Mobilisation au siège de Castorama : la direction se barricade

A l'occasion de la mobilisation des salariés de l'enseigne de bricolage contre un plan de délocalisation, vendredi à Templemars, les dirigeants du siège ont prévu un dispositif de sécurité largement disproportionné, rédigé dans un document auquel «Libération» a eu accès.
par Stéphanie Maurice, correspondante à Lille
publié le 1er décembre 2017 à 18h38

Au siège de Castorama, ce vendredi a été placé sous le signe de la paranoïa et de la peur des syndicats. Alors que ceux-ci avaient annoncé une journée d’action pour protester contre la délocalisation des services comptabilité en Pologne, avec à la clé un plan social qui pourrait concerner 750 personnes, la direction a décidé de placer son bâtiment de Templemars, dans la banlieue de Lille, en état de siège.
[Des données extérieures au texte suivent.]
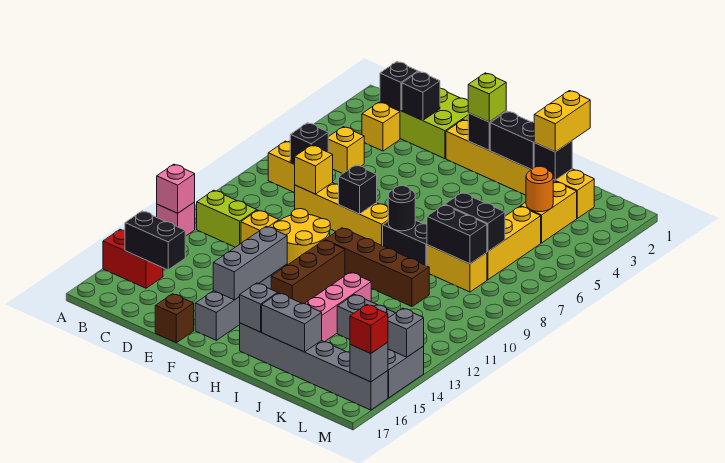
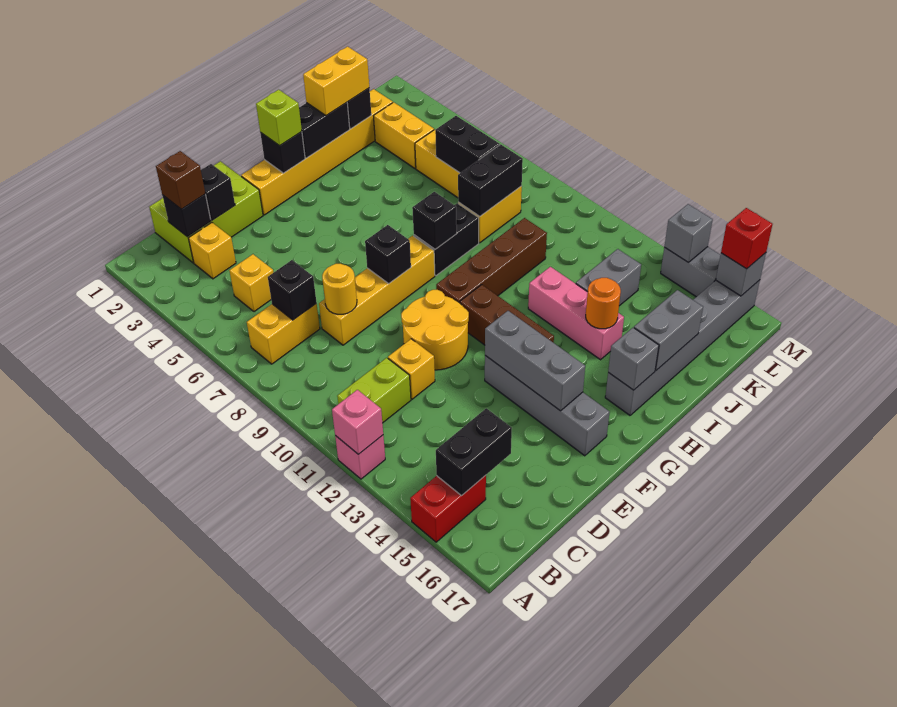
yellow 1x1 brick [294,145,333,194] -> yellow 1x1 round brick [322,264,357,314]
brown 1x1 brick [155,294,194,343] -> brown 1x1 brick moved to [156,151,205,209]
black 1x1 round brick [388,186,415,231] -> black 1x1 brick [412,192,457,249]
yellow 1x2 brick [534,91,590,152] -> yellow 1x2 brick turned to [303,47,369,116]
black 1x2 brick [445,193,505,252] -> black 1x2 brick turned to [435,116,500,173]
orange 1x1 round brick [526,166,553,212] -> orange 1x1 round brick moved to [586,278,621,329]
Un plan interne à l'entreprise, que Libération a pu consulter, détaille ainsi le rôle de chacun, les moyens déployés, les contrôles aux entrées. Extrait : «Si infractions sur des biens et des personnes (dégradations, violences) : le responsable fait intervenir les huissiers pour les constats. Il prévient la police en faisant prioritairement le 17 ; puis le commissariat de Wattignies et le commandant de police de la préfecture et demander (sic) le commandant S.D. déjà prévenu ainsi que les services de police et de la mairie.» Au programme également : maîtres-chiens, vigiles, cellules de crise avec bouteilles d'eau, biscuits et fruits, et avocat prêt à intervenir si une infraction est commise.

«La violence n’est pas notre philosophie»
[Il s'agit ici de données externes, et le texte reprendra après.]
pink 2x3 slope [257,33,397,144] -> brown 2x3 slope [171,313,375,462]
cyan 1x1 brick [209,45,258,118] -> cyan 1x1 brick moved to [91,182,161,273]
Tout cela pour une centaine de manifestants, tous syndicats confondus, qui se sont contentés de distribuer des tracts et faire signer des pétitions au rond-point, à l'entrée du parc d'activités. Certes, ils se sont ensuite postés sur le parking, à moitié désert. La faute à la neige et au verglas, mais aussi aux consignes données aux salariés. «Ils leur ont dit de ne pas venir, car leurs voitures risquaient d'être brûlées, s'agace Jean-Paul Gathier, le délégué central FO. Mais la défense de l'emploi, ce n'est pas comme cela qu'on l'envisage, la violence n'est pas notre philosophie.» Et de préciser que l'entreprise a déjà connu plusieurs mouvements sociaux, sans aucun antécédent de casse. «Ils se sont mis dans des états hallucinants», soupire le syndicaliste.
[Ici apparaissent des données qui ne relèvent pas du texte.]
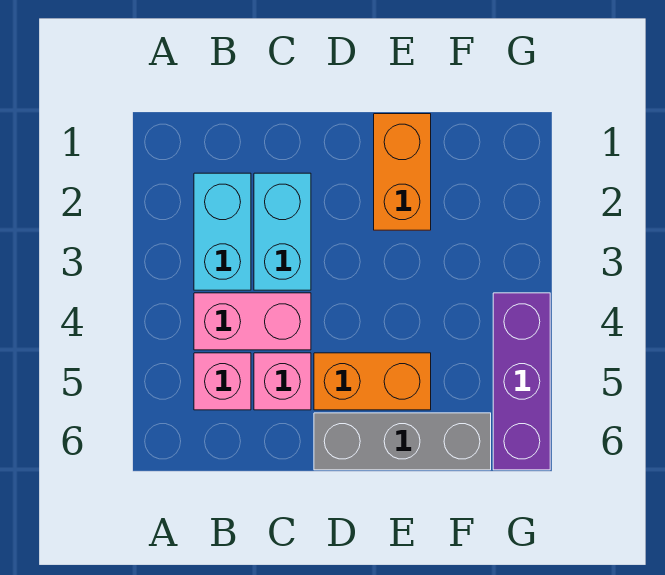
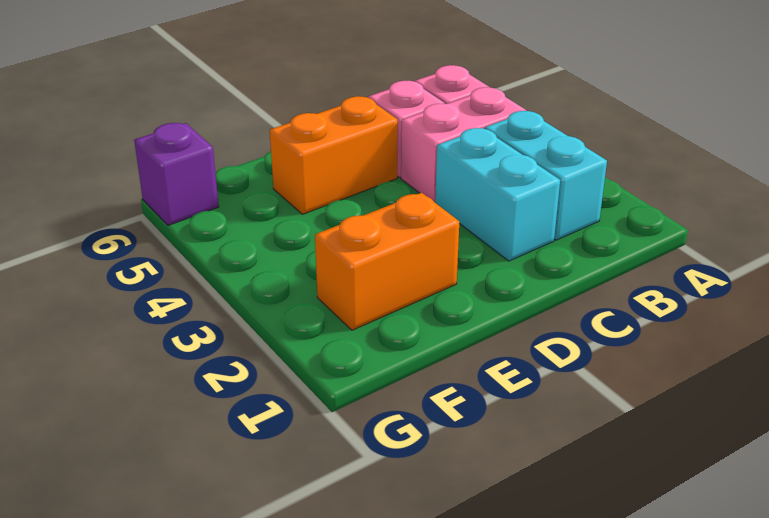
grey 1x3 brick [314,413,491,470] -> none
orange 1x2 brick [374,114,431,230] -> orange 1x2 brick turned to [315,193,459,330]
purple 1x3 brick [493,293,550,470] -> purple 1x1 brick [134,123,219,225]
Nicolas Euzenot, le délégué central CGT, trouve, lui, le message inquiétant : «On assimile les syndicats aux casseurs.» Lui retient, dans la liste des recommandations, le conseil donné aux dirigeants de ne pas venir avec leur voiture de fonction, ou de la garer plus loin. «Ils ont peur qu'on vienne rayer leur voiture ?» Jean-Paul Gathier ironise : «On le sait qu'ils ont un budget de 60 000 euros pour en acheter une, c'est pour cela qu'ils ont tous des Audi.»

«Les entrées et les sorties étaient contrôlées heure par heure»

L'intersyndicale a tout de même demandé des explications face à ce déploiement de sécurité : «Soi-disant qu'ils avaient peur qu'on soit infiltrés par des groupuscules d'extrême droite», s'étonne Jean-Paul Gathier. «Ils seraient venus d'Hénin-Beaumont», la ville du Pas-de-Calais dirigée par un maire Front national, pouffe Nicolas Euzenot. Tous deux trouvent l'hypothèse invraisemblable : «Ils nous voient régulièrement dans des réunions, ils nous connaissent.»

Euzenot souligne la pression mise, mine de rien, sur les salariés : «Les entrées et les sorties étaient contrôlées heure par heure, pour que les gens ne sortent pas, ne débrayent pas.» Pour Jean-Paul Gathier, ce déploiement de force surdimensionné trahit une vraie appréhension : «Ils refusent de donner la moindre information, ils ne confirment même pas le nombre de postes concernés. C'est cela qui est violent, et ils en ont conscience.» Et de conclure, un brin amer : «Ils ont peur de la prendre en retour, cette frustration des salariés.» Contactée par Libération, la direction de Castorama a déclaré que «le nombre et la provenance des manifestants n'étant jamais connus à l'avance, il est de notre responsabilité de mettre en place les mesures qui s'imposent».